Problem description:
From the entries below, copy exactly the lines from the one that contains "A new release ?, label: Frontend -> Infra" through the one that contains "Missing 0.6 release", both included, and only those.
━━━ Given data ━━━
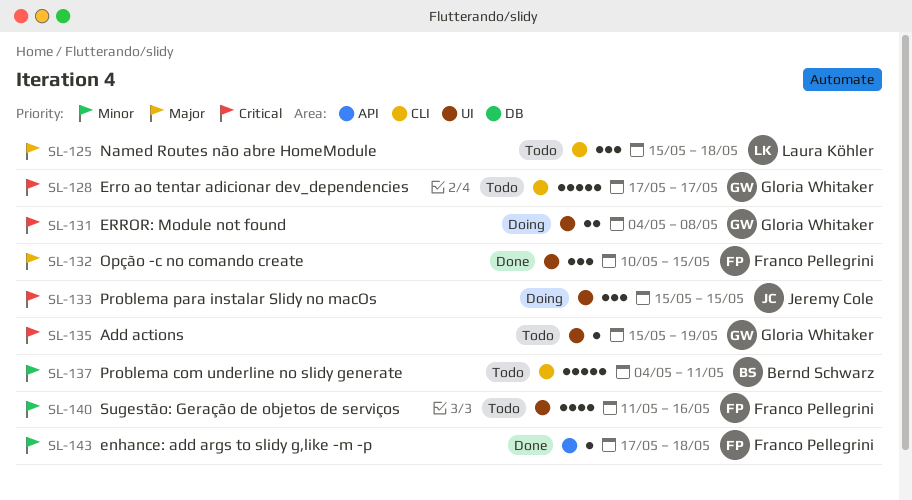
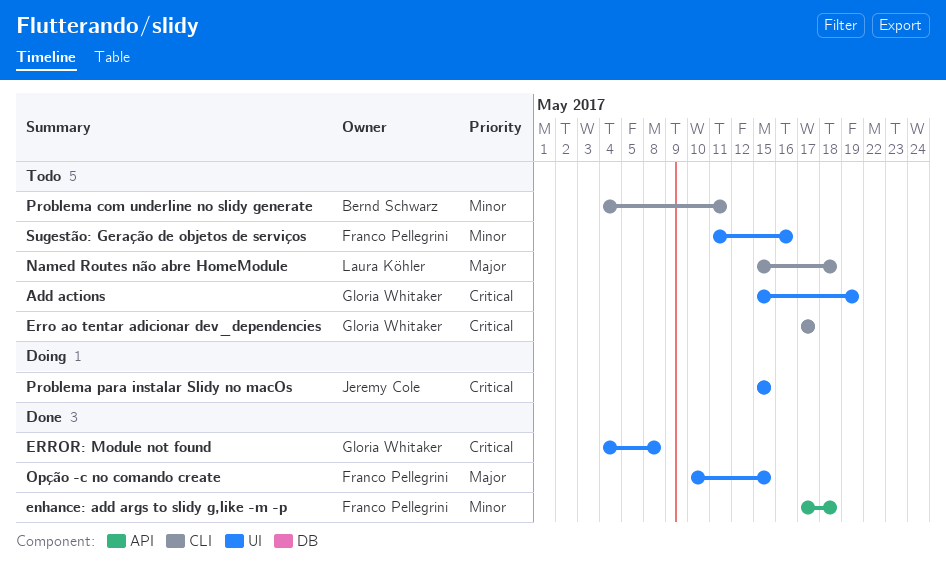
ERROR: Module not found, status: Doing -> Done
━━━
━━━ Given data ━━━
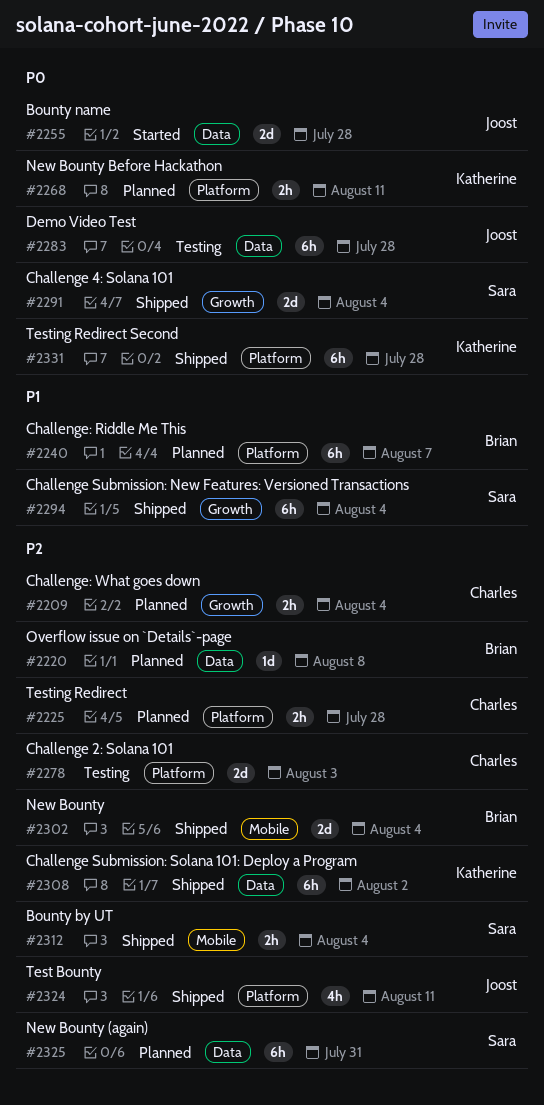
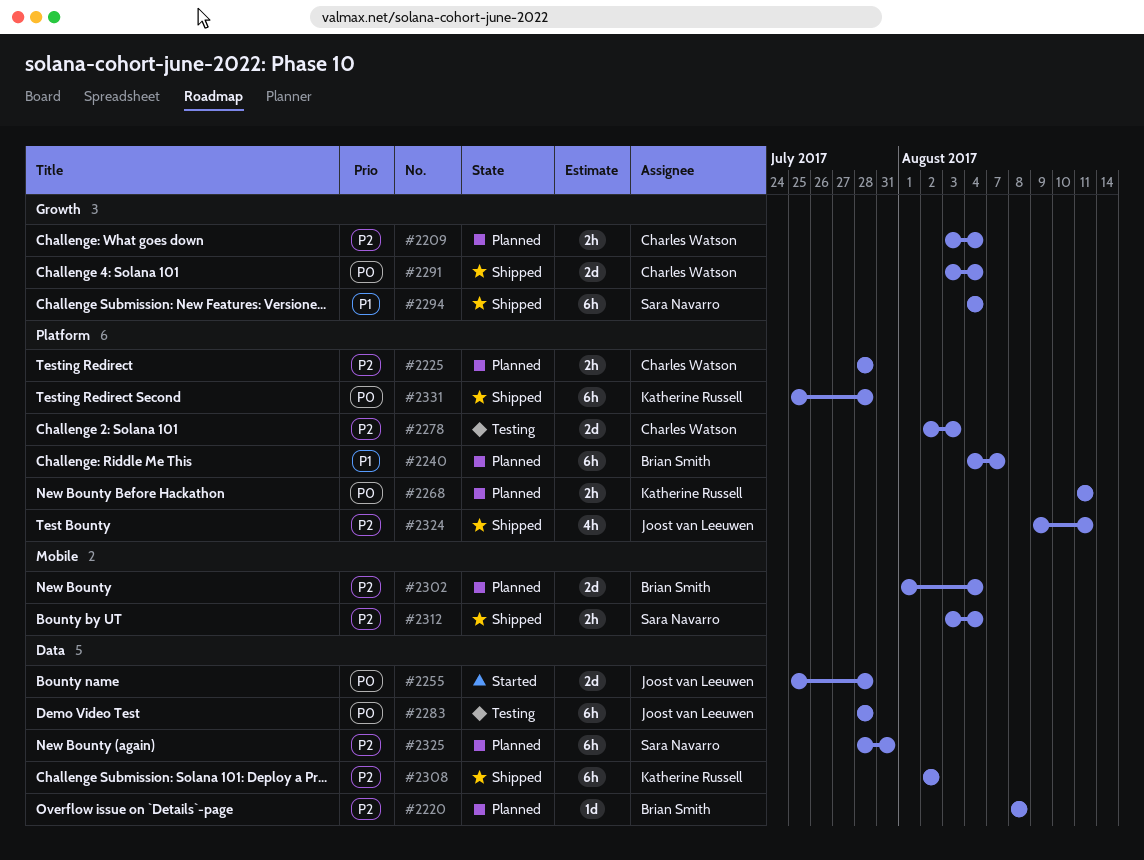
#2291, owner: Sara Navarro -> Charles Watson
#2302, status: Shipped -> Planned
━━━
━━━ Given data ━━━
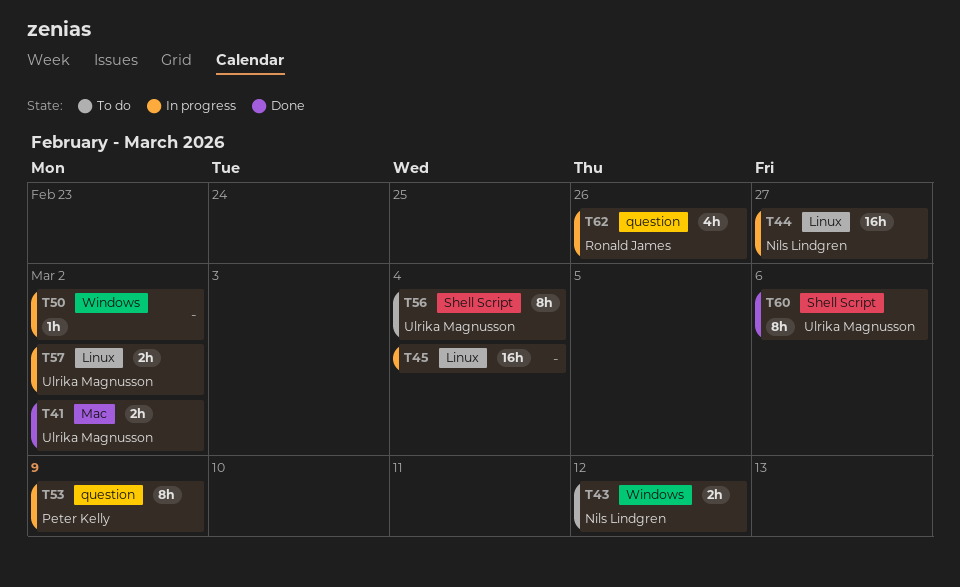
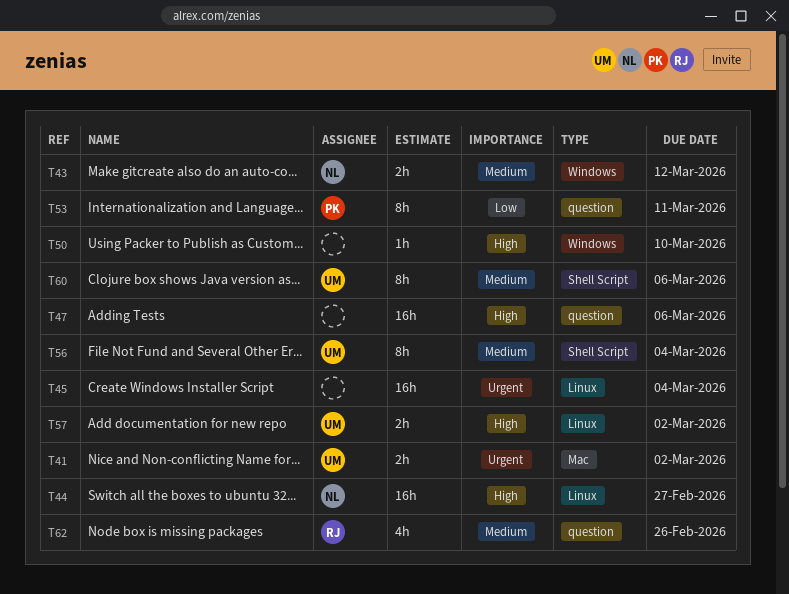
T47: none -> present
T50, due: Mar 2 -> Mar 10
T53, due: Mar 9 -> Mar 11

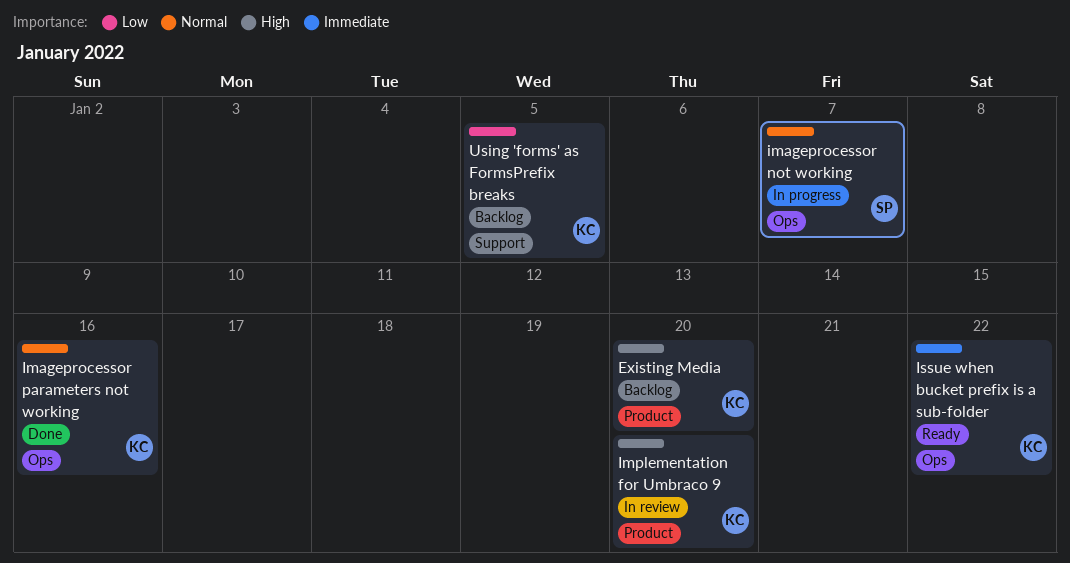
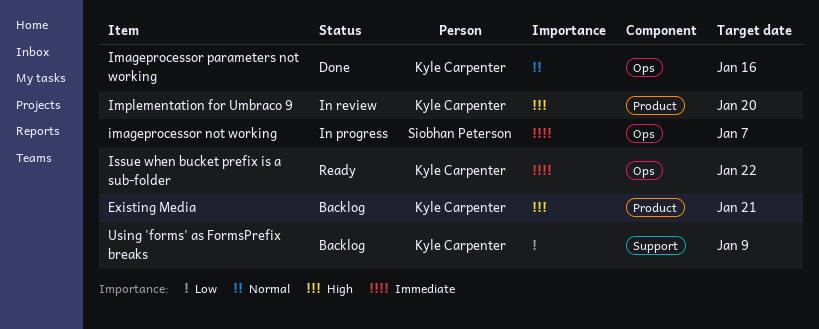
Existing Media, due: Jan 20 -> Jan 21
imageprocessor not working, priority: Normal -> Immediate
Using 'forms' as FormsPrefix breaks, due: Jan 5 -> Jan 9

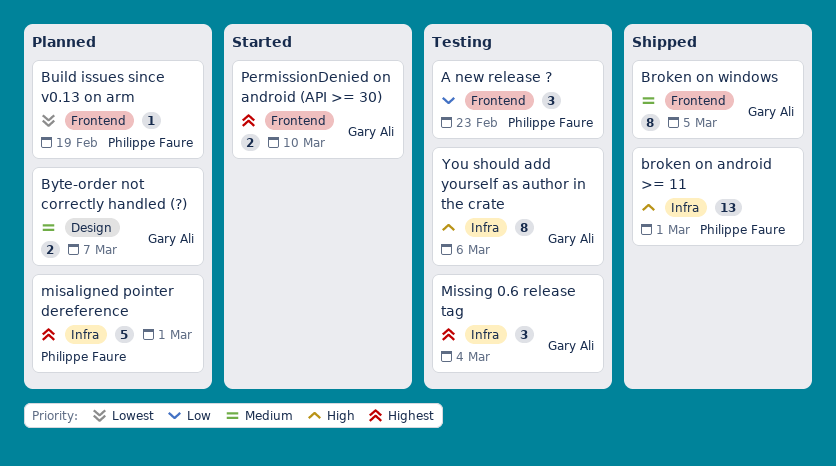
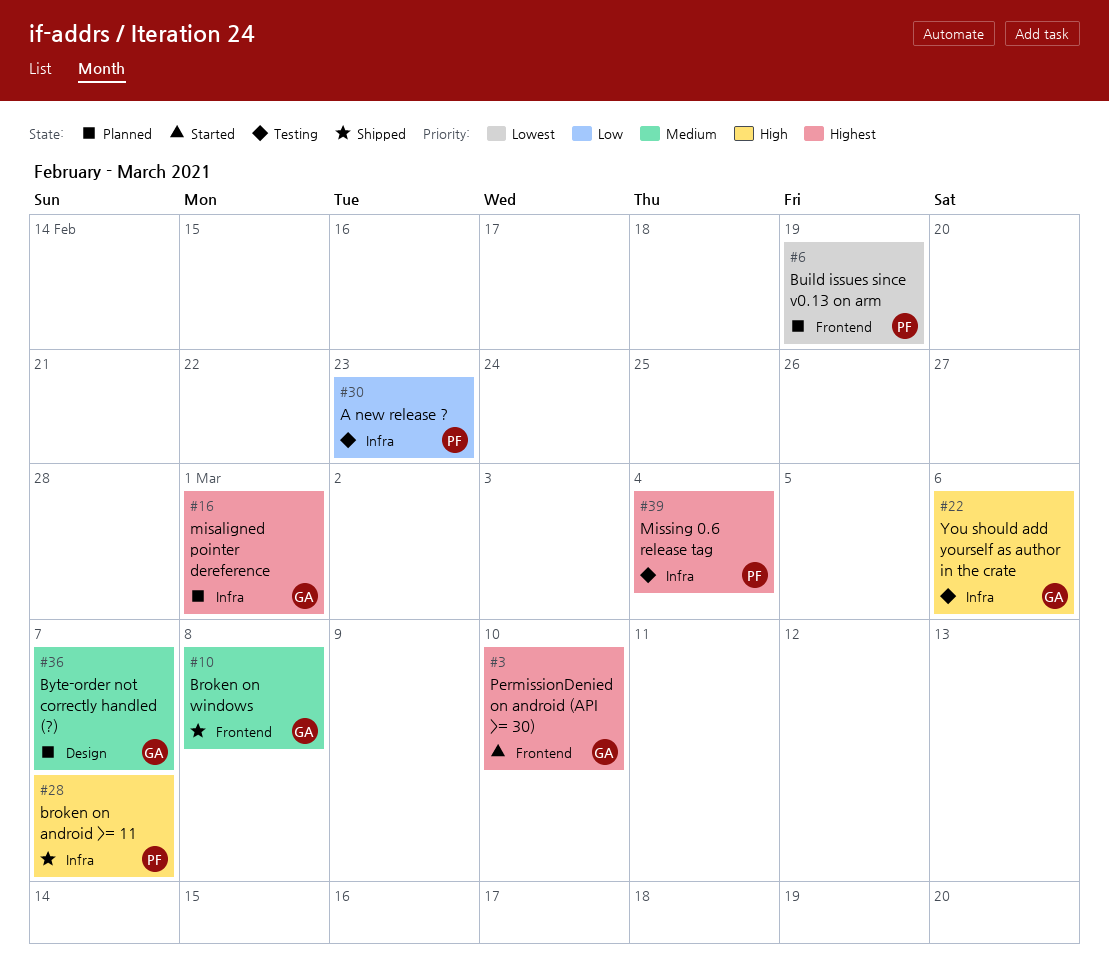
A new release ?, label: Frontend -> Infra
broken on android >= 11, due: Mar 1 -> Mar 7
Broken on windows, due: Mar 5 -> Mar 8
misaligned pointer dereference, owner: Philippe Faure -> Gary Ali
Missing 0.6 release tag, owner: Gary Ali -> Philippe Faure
━━━
Solution to the exercise:
A new release ?, label: Frontend -> Infra
broken on android >= 11, due: Mar 1 -> Mar 7
Broken on windows, due: Mar 5 -> Mar 8
misaligned pointer dereference, owner: Philippe Faure -> Gary Ali
Missing 0.6 release tag, owner: Gary Ali -> Philippe Faure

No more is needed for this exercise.